Durante a pesquisa do mestrado, passei algum tempo estudando o ambiente sonoro do que chamei de Vizinhança Zero. Nela, havia observado a passagem do vendedor de chegadinho que desencadeou a investigação. Essa exploração consistiu em passar uma porção de tempo de cada uma das 24 horas do dia registrando eventos sonoros. Para isso, usei não só gravações, mas também um diário de sons, no qual registrava por escrito tudo que ouvia.
Bem… tudo, não. Às vezes eram muitas coisas acontecendo ao mesmo tempo – por isso a importância de gravar. Por outro lado, vi que também me faltava mais léxico para dar conta de todos os sons que rolavam. É aí que entram em jogo trabalhos como “A l’écoute de l’environnement: Répertoire des effets sonores”, que Jean-François Augoyard e Henry Torgue editaram na França (também traduzido para inglês, com prefácio de Murray Schafer).
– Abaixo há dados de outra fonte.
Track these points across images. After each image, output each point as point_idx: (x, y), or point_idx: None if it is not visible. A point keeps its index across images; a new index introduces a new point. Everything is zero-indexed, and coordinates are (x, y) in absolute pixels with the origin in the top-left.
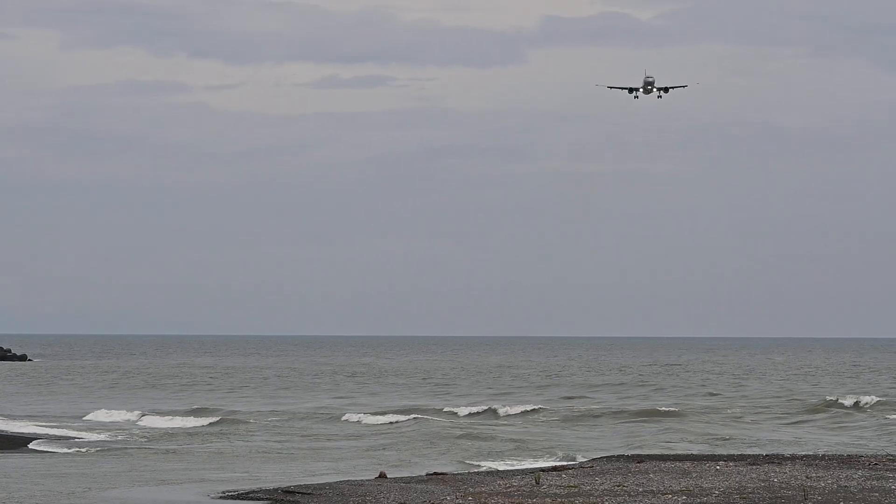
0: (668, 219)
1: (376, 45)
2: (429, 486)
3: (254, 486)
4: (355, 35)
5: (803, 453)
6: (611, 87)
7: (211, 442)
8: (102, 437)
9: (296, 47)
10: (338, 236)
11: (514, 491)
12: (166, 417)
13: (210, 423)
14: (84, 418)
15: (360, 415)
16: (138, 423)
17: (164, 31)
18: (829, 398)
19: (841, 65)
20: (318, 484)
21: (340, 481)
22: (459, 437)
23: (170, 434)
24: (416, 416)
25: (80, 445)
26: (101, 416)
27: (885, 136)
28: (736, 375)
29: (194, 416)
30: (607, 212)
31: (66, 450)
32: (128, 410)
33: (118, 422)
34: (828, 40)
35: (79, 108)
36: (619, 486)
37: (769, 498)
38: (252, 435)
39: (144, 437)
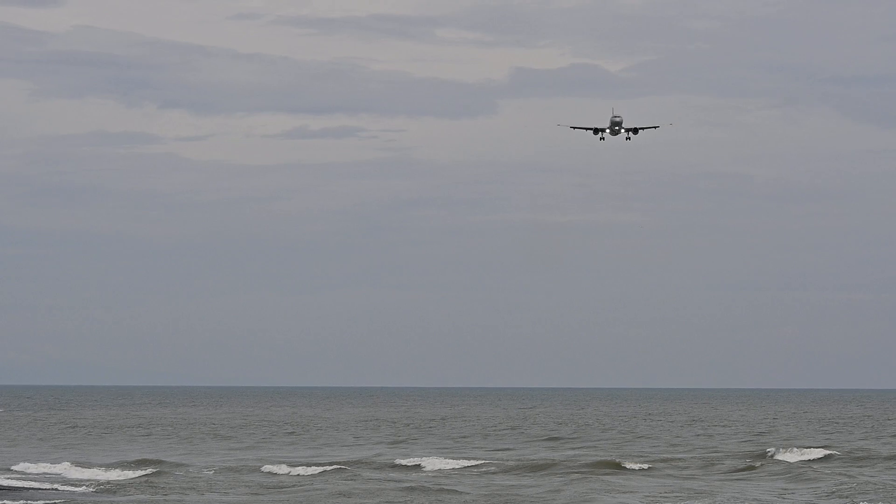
0: (636, 269)
1: (346, 97)
2: None
3: None
4: (325, 86)
5: None
6: (574, 128)
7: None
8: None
9: (266, 98)
10: (307, 285)
11: None
12: (90, 469)
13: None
14: (12, 468)
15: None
16: (62, 474)
17: (135, 82)
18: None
19: (810, 115)
20: None
21: None
22: (387, 490)
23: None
24: (339, 466)
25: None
26: (27, 467)
27: (853, 187)
28: (676, 423)
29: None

Extremamente eficazes em nos levar a outro nível de percepção auditiva, essas duas técnicas combinadas necessitam de muito tempo para que se possa extrair delas dados tão interessantes, concretos e avançados quanto a mudança que causam nas habilidades do pesquisador. E pesquisa acadêmica é assim: tem prazos bem estritos, e nem sempre você vai ter tempo para debulhar todo o material que tem em mãos, em patamares mais profundos. Foi o que aconteceu com esse material.
Na semana que se passou, no entanto, pude ter contato com um programa de computador que teria me ajudado a usar melhor aqueles dados – e certamente o fará no futuro. O NVIVO foi apresentado na I Escola de Verão do ILEA – Instituto Latinoamericano de Estudos Avançados da UFRGS e permite realizar análise qualitativa de dados não numéricos e não estruturados. Ele reúne numa só plataforma nossas fontes de pesquisa, suportando importação de arquivos de texto, som, vídeo e imagem, em diversos formatos, passando inclusive por extrações do Twitter e no Facebook (ele lê e organiza as informações de geolocalização das postagens, por exemplo).
A mágica é que você vai indexando todo esse material empírico que vai importando para ele, sendo possível fazer cruzamentos complexos de dados de forma mais rápida e precisa do que quando estamos lidando com nossa própria memória. Uma ferramenta como essa certamente permite que as gravações e o diário de sons sejam “casados” e indexados em torno de conceitos, categorias, fontes – ou a partir da categorização de efeitos sonoros sugerida por Augoyard e Torgue, por exemplo. Depois é muito fácil ter acesso a todos os trechos de áudio que foram codificados em nós gerais, que podem seguir a subdivisão desses autores – “Efeitos elementais”, “Efeitos composicionais”; “Efeitos mnemo-perceptivos”; “Efeitos psicomotores”; “Efeitos semânticos” e “Efeitos eletroacústicos”. Fica a dica!